Provided text

-=-=-=-=-

Does YC not like c-corps? - Ian_Kung

Hello! My classmates and I have created a product and we're trying to decide whether or not to incorporate.  The main reason we're thinking about it is because our site deals with people sharing works that may not necessarily be their own property(for example: a user might post a link to a show he/she likes, but he/she does not own any rights to it).  Despite the protection offered by DMCA, we were worried we might face legal issues for unforeseen circumstances and figured we should protect ourselves.<p>On the other hand, we were possibly interested in taking our idea to YC once it has proven itself, but it appears in the FAQ's that YC would prefer we did not incorporate.  Can anyone offer some advice on the matter? Much appreciated!
======
tptacek
Why would you use a C Corporation to solve this problem? You'd probably get
very similar protection --- perhaps the same protection --- from an LLC.

Here is roughly the mental model I've built about incorporation choices (there
are several lawyers on HN that may stomp on me for posting this):

* LLC - cheapest, all money goes straight to principals as if each was a sole proprietor or freelance, tricky to issue equity to employees

* S-Corp - enables the FICA "reasonable salary" cheat, enables employees to easily get shares, enables principals to get W2 wages instead of paying quarterly on everything (LLC's can get this too if they "file" as S).

* C-Corp - company pays corp taxes, company can have multiple classes of shares.

All of these structures provide people acting on behalf of the company, having
disclosed that fact clearly to their counterparties, with a reasonable belief
that they are authorized by the company, some measure of protection against
contract claims.

-=-=-=-=-

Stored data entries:
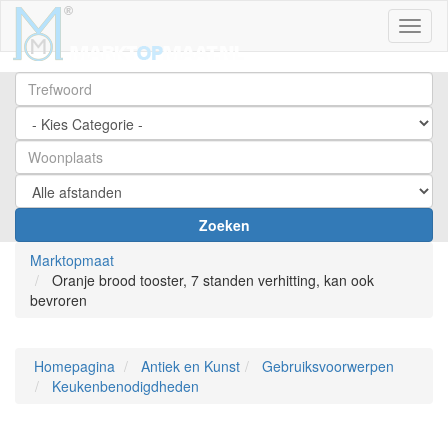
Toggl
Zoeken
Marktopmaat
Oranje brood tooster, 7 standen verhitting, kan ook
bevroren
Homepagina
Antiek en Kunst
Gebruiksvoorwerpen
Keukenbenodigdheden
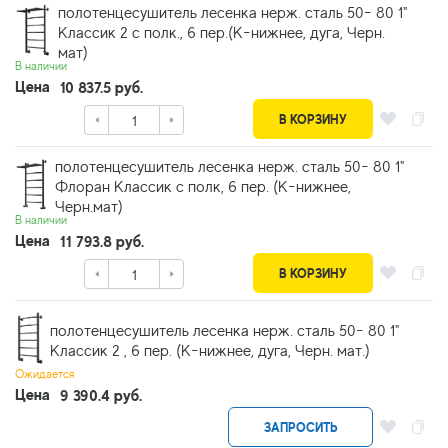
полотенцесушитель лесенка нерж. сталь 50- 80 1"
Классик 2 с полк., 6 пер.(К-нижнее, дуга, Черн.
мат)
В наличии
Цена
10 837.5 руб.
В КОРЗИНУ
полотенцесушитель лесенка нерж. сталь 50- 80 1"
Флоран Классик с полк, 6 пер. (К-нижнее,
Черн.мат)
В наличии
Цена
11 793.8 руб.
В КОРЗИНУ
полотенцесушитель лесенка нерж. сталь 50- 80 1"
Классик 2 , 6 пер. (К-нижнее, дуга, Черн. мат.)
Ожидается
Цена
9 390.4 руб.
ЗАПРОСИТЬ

-=-=-=-=-

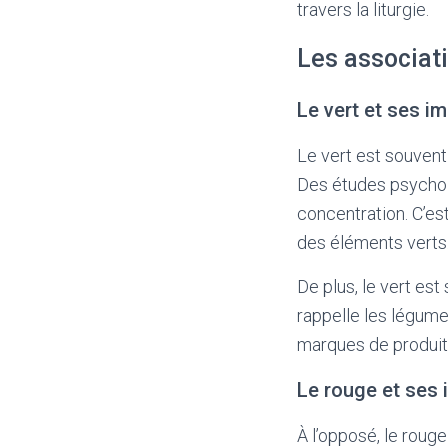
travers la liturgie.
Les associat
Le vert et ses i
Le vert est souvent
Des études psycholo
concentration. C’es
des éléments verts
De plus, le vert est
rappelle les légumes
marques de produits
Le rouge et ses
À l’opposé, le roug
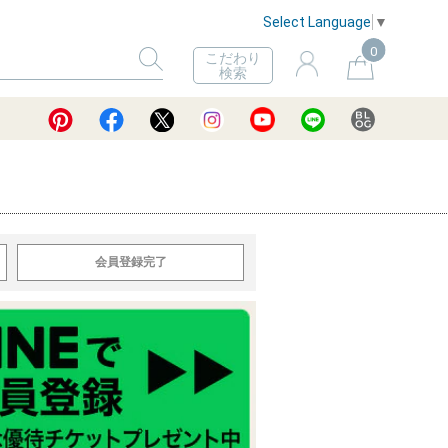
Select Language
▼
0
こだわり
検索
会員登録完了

-=-=-=-=-

Task instructions
1) Translate this sentence from the thread about incorporation choices into Spanish: "Why would you use a C Corporation to solve this problem?"
2) Pick up the forum thread about incorporation choices where it stops and keep writing it.

Results by task
1) ¿Por qué usarías una corporación C para resolver este problema?

2)
It's also very important to remember, if you're incorporating to avoid a
foreseeable legal event, that _corporate liability protections don't shield
you from torts_. The DMCA stuff you're talking about is tort law. If you are
negligent or deliberately cause damages or commit fraud, the corporation isn't
going to protect you. Similarly, some things you'd assume would be a matter of
contract law (such as payroll) might _not_ be depending on what state you're
in.

If I was in your situation, I wouldn't consider laying out money for a C-Corp,
and I'd only do something beyond the barest formality of an LLC if I had more
than a couple founders or more than one "kind" of founder.

------
pg
If you feel you need to, go ahead; just try and do it properly.

------
trueneverland
YC probably prefers they help you with the process vs you doing it yourself.
The problem is most people do it incorrectly and shoot themselves in the foot.
Not to mention it can be a costly thing to fix. If you must do it, as PG says,
do it properly. I recommend finding an attorney who is familiar with startups
to do it right. Some attorneys can mess you up to.

------
jamesladd
I'm thinking that YC don't like incorporated companies where the IP is tied up
in the trading company, rather than licensed to the trading company by the IP
holding company. I could be wrong.